### Tasks
(a) Answer these questions using the Druid overview:
(i) Over which two protocols does Druid speak SQL?
(ii) What type of index does Druid build for string values?
(iii) How many CPUs and how much RAM does the Nano-Quickstart configuration call for?
(b) Print word for word everything in the saved entries from the very first line down through the line containing "Check out these related posts.", with that line included.

### Document section
---
Exploring Druid
Topics covered
- Druid Overview
- Functionalities available
- Single node installation
- Loading data to Druid
What is Druid
Apache Druid is an open source distributed data store. Druid’s core design combines ideas from data warehouses, timeseries databases, and search systems to create a unified system for real-time analytics for a broad range of use cases. Druid merges key characteristics of each of the 3 systems into its ingestion layer, storage format, querying layer, and core architecture.
Key features of Druid include:
Column-oriented storage
Druid stores and compresses each column individually, and only needs to read the ones needed for a particular query, which supports fast scans, rankings, and groupBys.
Native search indexes
Druid creates inverted indexes for string values for fast search and filter.
Streaming and batch ingest
Out-of-the-box connectors for Apache Kafka, HDFS, AWS S3, stream processors, and more.
Flexible schemas
Druid gracefully handles evolving schemas and nested data.
Time-optimized partitioning
Druid intelligently partitions data based on time and time-based queries are significantly faster than traditional databases.
SQL support
In addition to its native JSON based language, Druid speaks SQL over either HTTP or JDBC.
Horizontal scalability
Druid has been used in production to ingest millions of events/sec, retain years of data, and provide sub-second queries.
Easy operation
Scale up or down by just adding or removing servers, and Druid automatically rebalances. Fault-tolerant architecture routes around server failures.
Druid Installation and Configuration
Wget http://apache.mirrors.hoobly.com/druid/0.18.1/apache-druid-0.18.1-bin.tar.gz
tar -zxvf apache-druid-0.18.1-bin.tar.gz
Druid includes a set of reference configurations and launch scripts for single-machine deployments:
nano-quickstart
micro-quickstart
small
medium
large
xlarge
Single server reference configurations
Nano-Quickstart: 1 CPU, 4GB RAM
- Launch command:
bin/start-nano-quickstart
- Configuration directory:
conf/druid/single-server/nano-quickstart
Micro-Quickstart: 4 CPU, 16GB RAM
- Launch command:
bin/start-micro-quickstart
- Configuration directory:
conf/druid/single-server/micro-quickstart
Small: 8 CPU, 64GB RAM (~i3.2xlarge)
---
[Saved entries]
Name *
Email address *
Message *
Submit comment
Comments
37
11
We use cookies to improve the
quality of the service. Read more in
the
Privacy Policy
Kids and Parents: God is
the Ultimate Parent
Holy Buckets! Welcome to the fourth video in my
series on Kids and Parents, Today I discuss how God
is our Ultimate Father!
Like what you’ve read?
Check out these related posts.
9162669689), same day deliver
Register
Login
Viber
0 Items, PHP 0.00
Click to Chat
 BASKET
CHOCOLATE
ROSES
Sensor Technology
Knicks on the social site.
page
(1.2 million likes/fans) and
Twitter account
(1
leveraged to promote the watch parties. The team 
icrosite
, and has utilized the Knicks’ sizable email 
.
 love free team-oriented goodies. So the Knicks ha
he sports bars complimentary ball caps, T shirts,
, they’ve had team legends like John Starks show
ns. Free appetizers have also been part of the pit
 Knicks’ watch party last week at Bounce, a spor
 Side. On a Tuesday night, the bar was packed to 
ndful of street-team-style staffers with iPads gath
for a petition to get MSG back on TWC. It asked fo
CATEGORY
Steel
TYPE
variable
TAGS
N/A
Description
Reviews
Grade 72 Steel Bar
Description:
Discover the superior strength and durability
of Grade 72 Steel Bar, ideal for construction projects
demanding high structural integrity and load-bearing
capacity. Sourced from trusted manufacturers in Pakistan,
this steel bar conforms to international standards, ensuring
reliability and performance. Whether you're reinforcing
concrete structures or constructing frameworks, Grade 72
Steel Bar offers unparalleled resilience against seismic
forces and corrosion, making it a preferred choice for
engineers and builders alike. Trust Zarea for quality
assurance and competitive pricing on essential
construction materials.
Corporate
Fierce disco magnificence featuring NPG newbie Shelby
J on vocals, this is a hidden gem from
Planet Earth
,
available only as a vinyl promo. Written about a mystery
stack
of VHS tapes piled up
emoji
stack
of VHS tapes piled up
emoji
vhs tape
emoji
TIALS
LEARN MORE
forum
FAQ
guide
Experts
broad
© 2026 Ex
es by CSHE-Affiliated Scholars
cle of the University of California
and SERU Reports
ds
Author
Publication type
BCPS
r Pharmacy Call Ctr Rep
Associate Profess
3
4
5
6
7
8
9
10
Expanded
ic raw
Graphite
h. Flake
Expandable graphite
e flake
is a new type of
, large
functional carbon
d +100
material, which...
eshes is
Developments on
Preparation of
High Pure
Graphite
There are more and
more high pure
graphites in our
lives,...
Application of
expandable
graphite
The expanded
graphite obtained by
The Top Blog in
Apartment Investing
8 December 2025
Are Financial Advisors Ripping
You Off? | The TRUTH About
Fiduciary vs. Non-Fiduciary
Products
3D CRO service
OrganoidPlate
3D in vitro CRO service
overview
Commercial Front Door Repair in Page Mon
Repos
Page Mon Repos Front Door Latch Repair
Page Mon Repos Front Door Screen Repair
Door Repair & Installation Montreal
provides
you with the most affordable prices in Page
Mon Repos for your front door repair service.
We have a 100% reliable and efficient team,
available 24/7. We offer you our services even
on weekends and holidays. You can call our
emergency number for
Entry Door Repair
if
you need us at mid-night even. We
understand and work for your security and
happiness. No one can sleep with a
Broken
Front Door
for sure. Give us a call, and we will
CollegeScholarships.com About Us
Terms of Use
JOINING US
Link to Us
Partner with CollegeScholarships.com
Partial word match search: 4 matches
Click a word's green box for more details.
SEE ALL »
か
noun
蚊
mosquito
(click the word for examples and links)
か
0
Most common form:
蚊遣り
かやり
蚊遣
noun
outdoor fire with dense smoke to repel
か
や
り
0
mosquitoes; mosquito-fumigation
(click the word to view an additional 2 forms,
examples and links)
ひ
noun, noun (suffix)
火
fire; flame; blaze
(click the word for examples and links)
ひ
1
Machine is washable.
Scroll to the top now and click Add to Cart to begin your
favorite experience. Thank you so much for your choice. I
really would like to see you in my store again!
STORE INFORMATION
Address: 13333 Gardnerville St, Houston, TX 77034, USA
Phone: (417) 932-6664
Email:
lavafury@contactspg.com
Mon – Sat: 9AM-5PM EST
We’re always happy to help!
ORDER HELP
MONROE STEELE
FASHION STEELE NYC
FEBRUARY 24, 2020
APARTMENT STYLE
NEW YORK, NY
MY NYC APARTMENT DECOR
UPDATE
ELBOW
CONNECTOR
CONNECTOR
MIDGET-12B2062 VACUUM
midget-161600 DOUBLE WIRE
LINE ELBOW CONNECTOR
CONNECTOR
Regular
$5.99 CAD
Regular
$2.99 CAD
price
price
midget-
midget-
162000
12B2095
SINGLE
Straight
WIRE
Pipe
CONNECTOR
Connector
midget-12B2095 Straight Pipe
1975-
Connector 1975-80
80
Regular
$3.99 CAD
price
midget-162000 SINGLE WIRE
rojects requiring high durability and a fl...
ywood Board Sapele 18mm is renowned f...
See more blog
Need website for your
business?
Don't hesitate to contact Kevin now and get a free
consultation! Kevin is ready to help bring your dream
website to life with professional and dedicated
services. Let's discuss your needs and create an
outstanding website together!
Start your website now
---
### Set of answers
(a)
(i) HTTP or JDBC.
(ii) Inverted indexes.
(iii) 1 CPU and 4GB of RAM.

(b)
Name *
Email address *
Message *
Submit comment
Comments
37
11
We use cookies to improve the
quality of the service. Read more in
the
Privacy Policy
Kids and Parents: God is
the Ultimate Parent
Holy Buckets! Welcome to the fourth video in my
series on Kids and Parents, Today I discuss how God
is our Ultimate Father!
Like what you’ve read?
Check out these related posts.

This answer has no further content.